Preface
Rainbows in the Fountain
It was a clear September evening on the shores of Southwestern Connecticut, a gift for my 60th birthday. I went to the garden to pick a few clusters of grapes while I waited for my cousins to arrive from Virginia Beach and Vandergrift, Pennsylvania. As I returned and opened the door, I heard the song “Lilli Marlene” playing on the radio. The melody stopped me in my tracks. I suddenly was transported back to Italy at the age of four, when I snuck into the forbidden room of our house occupied by German soldiers to rewind the gramophone, wanting to listen to that song. I recalled the windowpanes rattling from the white-starred airplanes. The stiff-winged birds that streaked over my head, bombed the German convoy, then disappeared behind Mount Ocre to the west. I felt the light mist of the Apennine Mountains filtering through my lungs. I stopped at the bottom of the stairs and listened. The melody conferred a sense of joy and sadness as the past reappeared. It triggered emotions bottled up inside me for the past 56 years. I walked up the stairs and sat on the top step, hidden from the kitchen, to compose myself. That song that had captivated my heart since childhood and resonated periodically through my adult life now recurred with increased intensity. That night its impact was so great it brought pain. My vision blurred as I saw a framed photograph of Nonna Antonina hanging on the stairway wall, cradling me at the age of four months while gentle snow fell on my cloaked head for the first time. Since I had been conditioned to believe that real men don’t show emotion, I wandered into another room.

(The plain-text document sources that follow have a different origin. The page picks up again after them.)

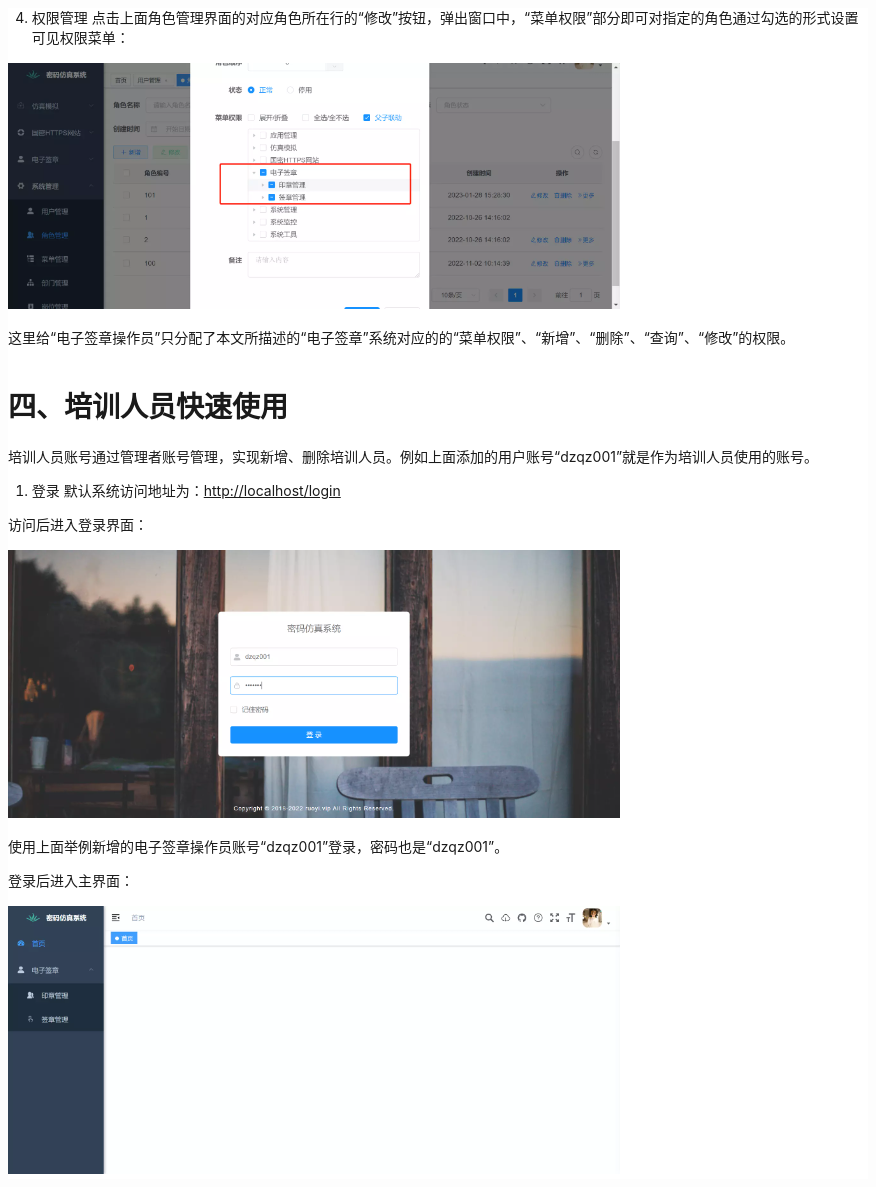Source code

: 4. 权限管理
点击上面角色管理界面的对应角色所在行的“修改”按钮，弹出窗口中，“菜单权限”部分即可对指定的角色通过勾选的形式设置可见权限菜单：

![图片](images/dianziqianzhang/qianzhang07.png)

这里给“电子签章操作员”只分配了本文所描述的“电子签章”系统对应的的“菜单权限”、“新增”、“删除”、“查询”、“修改”的权限。

# 四、培训人员快速使用

培训人员账号通过管理者账号管理，实现新增、删除培训人员。例如上面添加的用户账号“dzqz001”就是作为培训人员使用的账号。

1. 登录
默认系统访问地址为：[http://localhost/login](http://localhost/login)

访问后进入登录界面：

![图片](images/dianziqianzhang/qianzhang08.png)

使用上面举例新增的电子签章操作员账号“dzqz001”登录，密码也是“dzqz001”。

登录后进入主界面：

![图片](images/dianziqianzhang/qianzhang09.png)
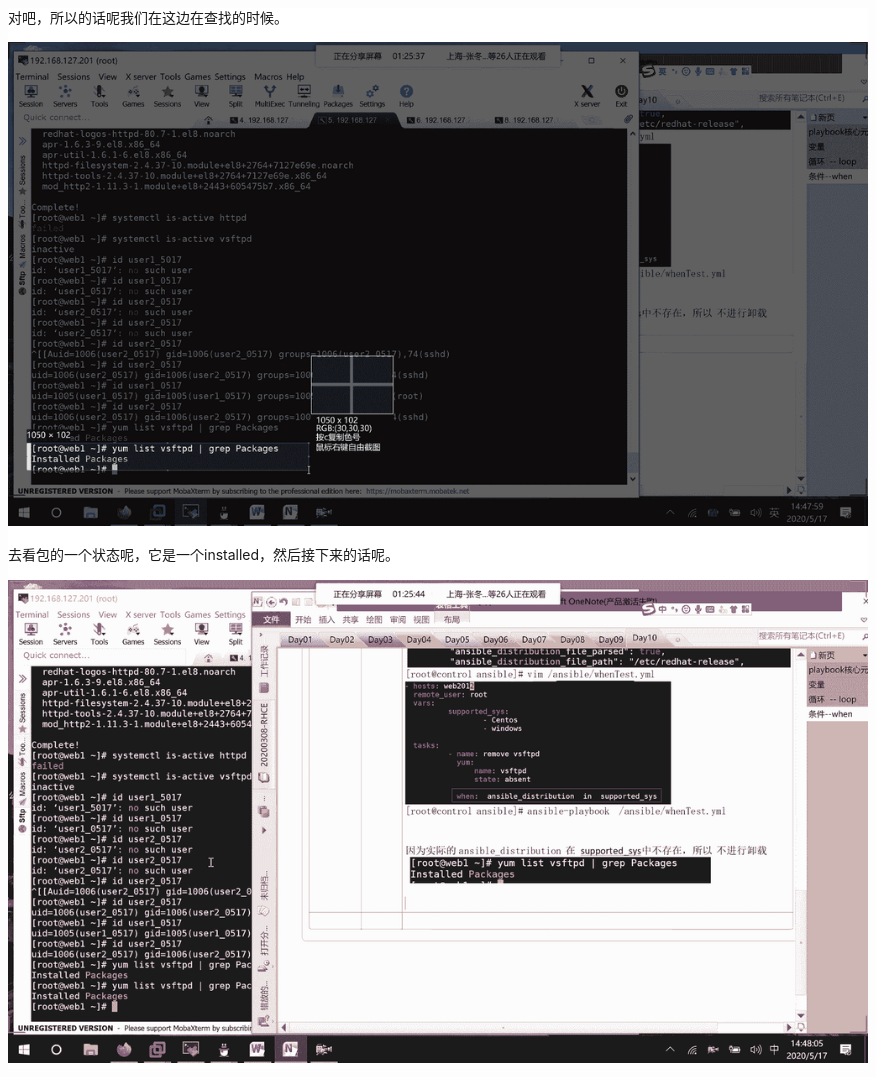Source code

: 对吧，所以的话呢我们在这边在查找的时候。

![](img/714a953da4241ef2497731445c70e0bd_222.png)

去看包的一个状态呢，它是一个installed，然后接下来的话呢。

![](img/714a953da4241ef2497731445c70e0bd_224.png)
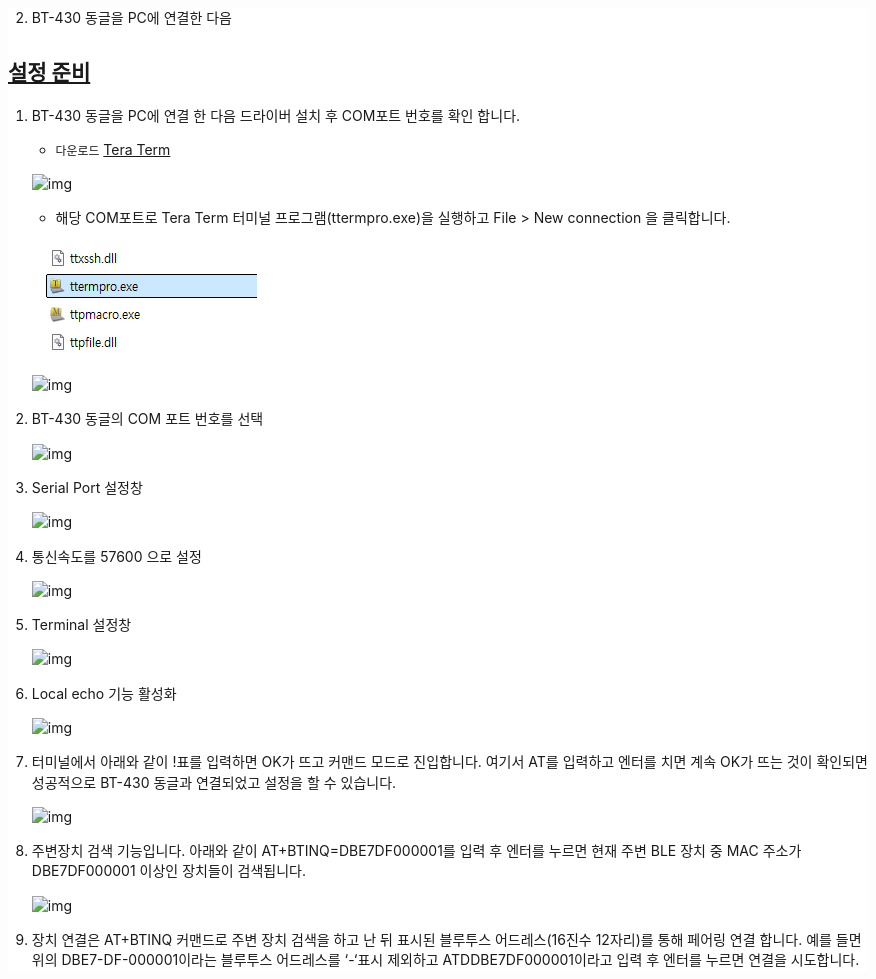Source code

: 
2. BT-430 동글을 PC에 연결한 다음

## [설정 준비](#설정-준비)

1. BT-430 동글을 PC에 연결 한 다음 드라이버 설치 후 COM포트 번호를 확인 합니다.

    - `다운로드` [Tera Term](http://www.robotis.com/download/software/teraterm-4.73.zip)

    ![img](/assets/images/parts/communication/bt-410_dongle_02.png)

    - 해당 COM포트로 Tera Term 터미널 프로그램(ttermpro.exe)을 실행하고 File > New connection 을 클릭합니다.

    ![img](/assets/images/parts/communication/ttermpro-exe.png)

    ![img](/assets/images/parts/communication/bt-410_dongle_03.png)

2. BT-430 동글의 COM 포트 번호를 선택

    ![img](/assets/images/parts/communication/bt-410_dongle_04.png)

3. Serial Port 설정창

    ![img](/assets/images/parts/communication/bt-410_dongle_05.png)

4. 통신속도를 57600 으로 설정

    ![img](/assets/images/parts/communication/bt-410_dongle_06.png)

5. Terminal 설정창

    ![img](/assets/images/parts/communication/bt-410_dongle_07.png)

6. Local echo 기능 활성화

    ![img](/assets/images/parts/communication/bt-410_dongle_08.png)

7. 터미널에서 아래와 같이 !표를 입력하면 OK가 뜨고 커맨드 모드로 진입합니다. 여기서 AT를 입력하고 엔터를 치면 계속 OK가 뜨는 것이 확인되면 성공적으로 BT-430 동글과 연결되었고 설정을 할 수 있습니다.

    ![img](/assets/images/parts/communication/bt-410_dongle_09.png)

8. 주변장치 검색 기능입니다. 아래와 같이 AT+BTINQ=DBE7DF000001를 입력 후 엔터를 누르면 현재 주변 BLE 장치 중 MAC 주소가 DBE7DF000001 이상인 장치들이 검색됩니다.

    ![img](/assets/images/parts/communication/bt-410_dongle_10.png)

9. 장치 연결은 AT+BTINQ 커맨드로 주변 장치 검색을 하고 난 뒤 표시된 블루투스 어드레스(16진수 12자리)를 통해 페어링 연결 합니다. 예를 들면 위의 DBE7-DF-000001이라는 블루투스 어드레스를 ‘-‘표시 제외하고 ATDDBE7DF000001이라고 입력 후 엔터를 누르면 연결을 시도합니다.
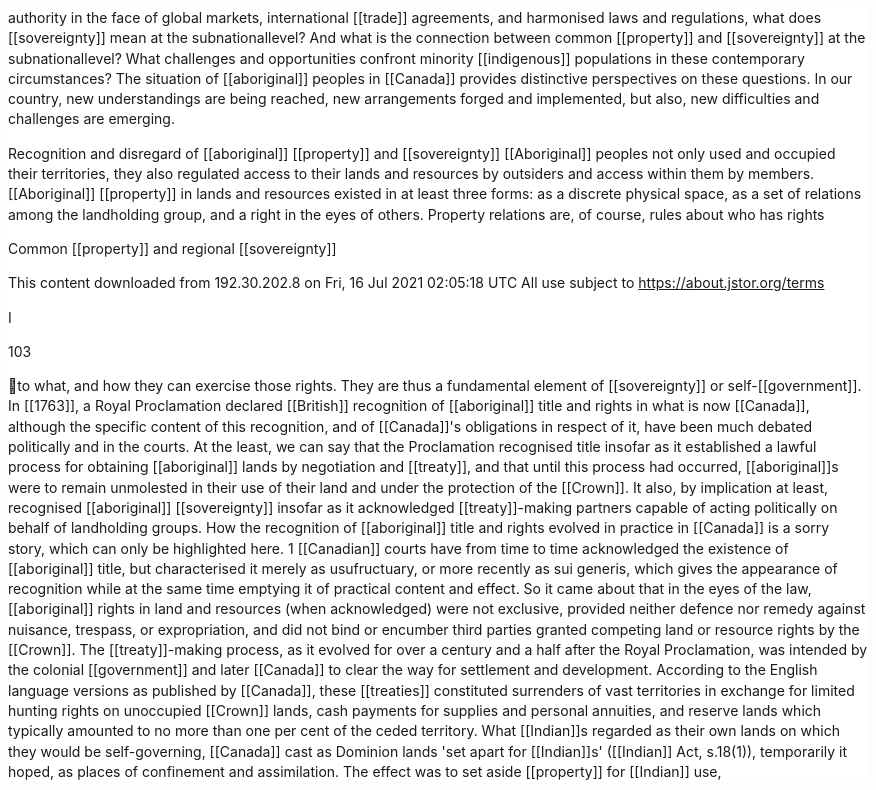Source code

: authority in the face of global markets, international [[trade]] agreements,
and harmonised laws and regulations, what does [[sovereignty]] mean at
the subnationallevel? And what is the connection between common
[[property]] and [[sovereignty]] at the subnationallevel? What challenges
and opportunities confront minority [[indigenous]] populations in these
contemporary circumstances? The situation of [[aboriginal]] peoples in
[[Canada]] provides distinctive perspectives on these questions. In our
country, new understandings are being reached, new arrangements
forged and implemented, but also, new difficulties and challenges are
emerging.

Recognition and disregard of [[aboriginal]] [[property]] and
[[sovereignty]]
[[Aboriginal]] peoples not only used and occupied their territories, they
also regulated access to their lands and resources by outsiders and
access within them by members. [[Aboriginal]] [[property]] in lands and
resources existed in at least three forms: as a discrete physical space, as
a set of relations among the landholding group, and a right in the eyes
of others. Property relations are, of course, rules about who has rights

Common [[property]] and regional [[sovereignty]]

This content downloaded from
192.30.202.8 on Fri, 16 Jul 2021 02:05:18 UTC
All use subject to https://about.jstor.org/terms

I

103

to what, and how they can exercise those rights. They are thus a
fundamental element of [[sovereignty]] or self-[[government]].
In [[1763]], a Royal Proclamation declared [[British]] recognition of
[[aboriginal]] title and rights in what is now [[Canada]], although the specific
content of this recognition, and of [[Canada]]'s obligations in respect of it,
have been much debated politically and in the courts. At the least, we
can say that the Proclamation recognised title insofar as it established a
lawful process for obtaining [[aboriginal]] lands by negotiation and [[treaty]],
and that until this process had occurred, [[aboriginal]]s were to remain
unmolested in their use of their land and under the protection of the
[[Crown]]. It also, by implication at least, recognised [[aboriginal]] [[sovereignty]]
insofar as it acknowledged [[treaty]]-making partners capable of acting
politically on behalf of landholding groups.
How the recognition of [[aboriginal]] title and rights evolved in
practice in [[Canada]] is a sorry story, which can only be highlighted here. 1
[[Canadian]] courts have from time to time acknowledged the existence of
[[aboriginal]] title, but characterised it merely as usufructuary, or more
recently as sui generis, which gives the appearance of recognition while
at the same time emptying it of practical content and effect. So it came
about that in the eyes of the law, [[aboriginal]] rights in land and resources
(when acknowledged) were not exclusive, provided neither defence
nor remedy against nuisance, trespass, or expropriation, and did not
bind or encumber third parties granted competing land or resource
rights by the [[Crown]].
The [[treaty]]-making process, as it evolved for over a century and a
half after the Royal Proclamation, was intended by the colonial
[[government]] and later [[Canada]] to clear the way for settlement and
development. According to the English language versions as published
by [[Canada]], these [[treaties]] constituted surrenders of vast territories in
exchange for limited hunting rights on unoccupied [[Crown]] lands, cash
payments for supplies and personal annuities, and reserve lands which
typically amounted to no more than one per cent of the ceded territory.
What [[Indian]]s regarded as their own lands on which they would be
self-governing, [[Canada]] cast as Dominion lands 'set apart for [[Indian]]s'
([[Indian]] Act, s.18(1)), temporarily it hoped, as places of confinement
and assimilation. The effect was to set aside [[property]] for [[Indian]] use,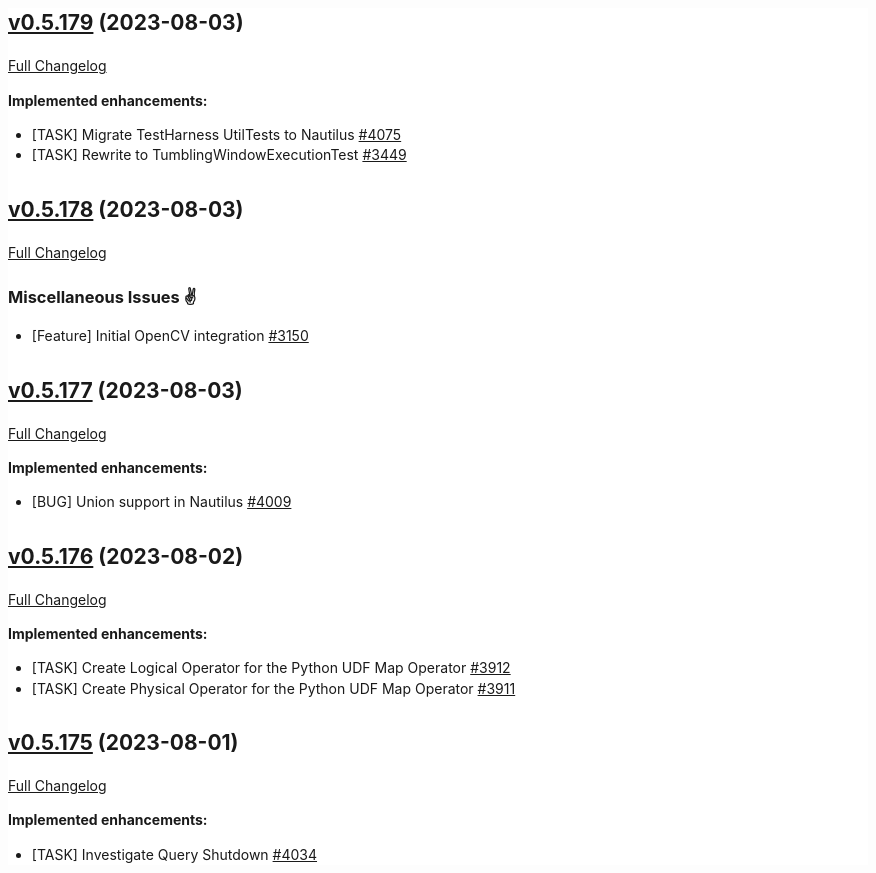 ## [v0.5.179](https://github.com/nebulastream/nebulastream/tree/v0.5.179) (2023-08-03)

[Full Changelog](https://github.com/nebulastream/nebulastream/compare/v0.5.178...v0.5.179)

**Implemented enhancements:**

- \[TASK\] Migrate TestHarness UtilTests to Nautilus [\#4075](https://github.com/nebulastream/nebulastream/issues/4075)
- \[TASK\] Rewrite to TumblingWindowExecutionTest [\#3449](https://github.com/nebulastream/nebulastream/issues/3449)

## [v0.5.178](https://github.com/nebulastream/nebulastream/tree/v0.5.178) (2023-08-03)

[Full Changelog](https://github.com/nebulastream/nebulastream/compare/v0.5.177...v0.5.178)

### Miscellaneous Issues ✌️

- \[Feature\] Initial OpenCV integration [\#3150](https://github.com/nebulastream/nebulastream/issues/3150)

## [v0.5.177](https://github.com/nebulastream/nebulastream/tree/v0.5.177) (2023-08-03)

[Full Changelog](https://github.com/nebulastream/nebulastream/compare/v0.5.176...v0.5.177)

**Implemented enhancements:**

- \[BUG\] Union support in Nautilus [\#4009](https://github.com/nebulastream/nebulastream/issues/4009)

## [v0.5.176](https://github.com/nebulastream/nebulastream/tree/v0.5.176) (2023-08-02)

[Full Changelog](https://github.com/nebulastream/nebulastream/compare/v0.5.175...v0.5.176)

**Implemented enhancements:**

- \[TASK\] Create Logical Operator for the Python UDF  Map Operator [\#3912](https://github.com/nebulastream/nebulastream/issues/3912)
- \[TASK\] Create Physical Operator for the Python UDF  Map Operator [\#3911](https://github.com/nebulastream/nebulastream/issues/3911)

## [v0.5.175](https://github.com/nebulastream/nebulastream/tree/v0.5.175) (2023-08-01)

[Full Changelog](https://github.com/nebulastream/nebulastream/compare/v0.5.174...v0.5.175)

**Implemented enhancements:**

- \[TASK\] Investigate Query Shutdown [\#4034](https://github.com/nebulastream/nebulastream/issues/4034)
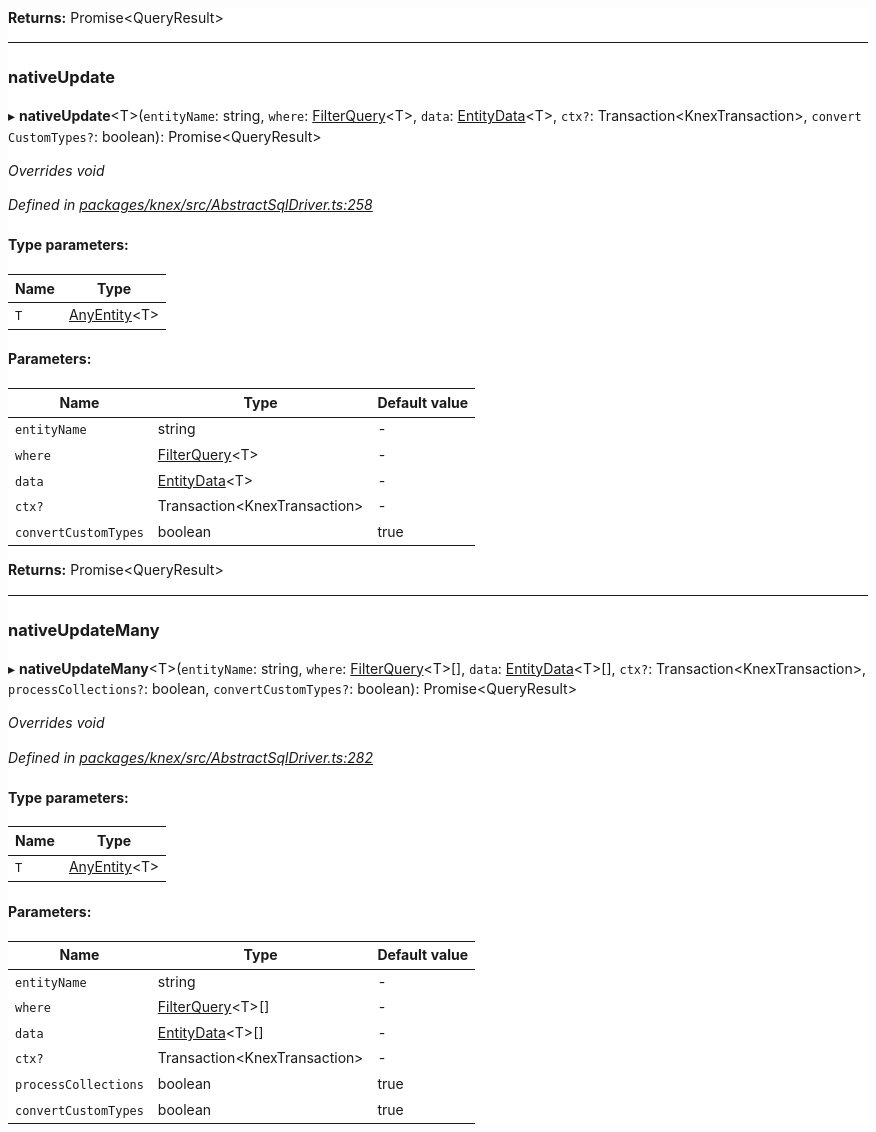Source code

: **Returns:** Promise&#60;QueryResult>

___

### nativeUpdate

▸ **nativeUpdate**&#60;T>(`entityName`: string, `where`: [FilterQuery](../index.md#filterquery)&#60;T>, `data`: [EntityData](../index.md#entitydata)&#60;T>, `ctx?`: Transaction&#60;KnexTransaction>, `convertCustomTypes?`: boolean): Promise&#60;QueryResult>

*Overrides void*

*Defined in [packages/knex/src/AbstractSqlDriver.ts:258](https://github.com/mikro-orm/mikro-orm/blob/18b580bb42/packages/knex/src/AbstractSqlDriver.ts#L258)*

#### Type parameters:

Name | Type |
------ | ------ |
`T` | [AnyEntity](../index.md#anyentity)&#60;T> |

#### Parameters:

Name | Type | Default value |
------ | ------ | ------ |
`entityName` | string | - |
`where` | [FilterQuery](../index.md#filterquery)&#60;T> | - |
`data` | [EntityData](../index.md#entitydata)&#60;T> | - |
`ctx?` | Transaction&#60;KnexTransaction> | - |
`convertCustomTypes` | boolean | true |

**Returns:** Promise&#60;QueryResult>

___

### nativeUpdateMany

▸ **nativeUpdateMany**&#60;T>(`entityName`: string, `where`: [FilterQuery](../index.md#filterquery)&#60;T>[], `data`: [EntityData](../index.md#entitydata)&#60;T>[], `ctx?`: Transaction&#60;KnexTransaction>, `processCollections?`: boolean, `convertCustomTypes?`: boolean): Promise&#60;QueryResult>

*Overrides void*

*Defined in [packages/knex/src/AbstractSqlDriver.ts:282](https://github.com/mikro-orm/mikro-orm/blob/18b580bb42/packages/knex/src/AbstractSqlDriver.ts#L282)*

#### Type parameters:

Name | Type |
------ | ------ |
`T` | [AnyEntity](../index.md#anyentity)&#60;T> |

#### Parameters:

Name | Type | Default value |
------ | ------ | ------ |
`entityName` | string | - |
`where` | [FilterQuery](../index.md#filterquery)&#60;T>[] | - |
`data` | [EntityData](../index.md#entitydata)&#60;T>[] | - |
`ctx?` | Transaction&#60;KnexTransaction> | - |
`processCollections` | boolean | true |
`convertCustomTypes` | boolean | true |
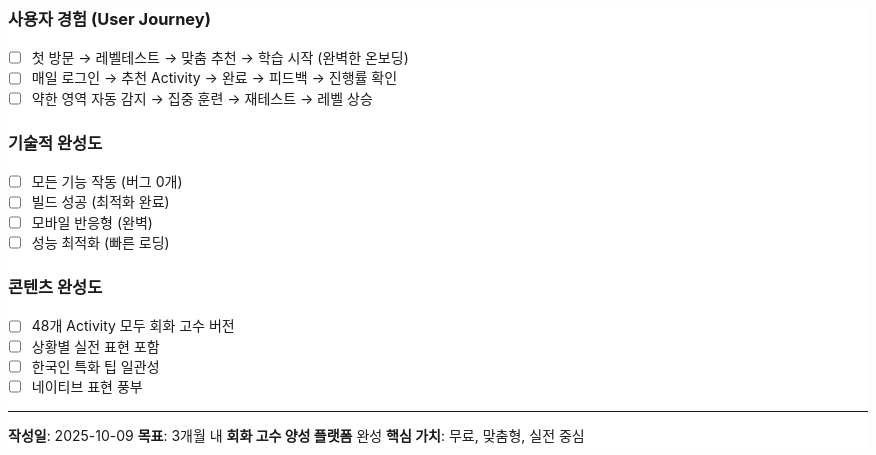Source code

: ### 사용자 경험 (User Journey)
- [ ] 첫 방문 → 레벨테스트 → 맞춤 추천 → 학습 시작 (완벽한 온보딩)
- [ ] 매일 로그인 → 추천 Activity → 완료 → 피드백 → 진행률 확인
- [ ] 약한 영역 자동 감지 → 집중 훈련 → 재테스트 → 레벨 상승

### 기술적 완성도
- [ ] 모든 기능 작동 (버그 0개)
- [ ] 빌드 성공 (최적화 완료)
- [ ] 모바일 반응형 (완벽)
- [ ] 성능 최적화 (빠른 로딩)

### 콘텐츠 완성도
- [ ] 48개 Activity 모두 회화 고수 버전
- [ ] 상황별 실전 표현 포함
- [ ] 한국인 특화 팁 일관성
- [ ] 네이티브 표현 풍부

---

**작성일**: 2025-10-09
**목표**: 3개월 내 **회화 고수 양성 플랫폼** 완성
**핵심 가치**: 무료, 맞춤형, 실전 중심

“Did you hear what’s playing on the radio?” asked my wife from the kitchen. “This one is in English. Do you know what they’re saying?”
“No, I wasn’t listening to the words,” I said. “The tune I remember was instrumental.”
“That’s what you should write about,” she urged as I neared the counter. “The gardening manual can wait. Write what you’re passionate about.”
I had interviewed my father’s army buddy in Italy some 30 years before, but when I returned home to America, I abandoned my plan to write about my wartime youth. Other priorities came first.
Our guests arrived and I put my feelings aside until the following day when Uncle Luigi—the family historian—came down with his wife and children from Middletown, Connecticut, to reignite my search. His knowledge of our family triggered a need to reclaim the childhood memories I had left behind in a distant, once familiar place, alive with echoing sounds and contradictory rumors. Old stories I’d heard and retold—who knows how accurate they were to start with? This memoir is an attempt to recapture the truth, seen through the eyes of a child whose former world has become an obsession.